• **WORK INSTRUCTIONS**
A verbatim copy of every record is needed.

• **INPUT**
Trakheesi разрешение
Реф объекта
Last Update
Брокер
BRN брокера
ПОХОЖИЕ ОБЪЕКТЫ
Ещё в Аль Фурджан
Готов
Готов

• **SOLUTION FOR THIS EXERCISE**
Trakheesi разрешение
Реф объекта
Last Update
Брокер
BRN брокера
ПОХОЖИЕ ОБЪЕКТЫ
Ещё в Аль Фурджан
Готов
Готов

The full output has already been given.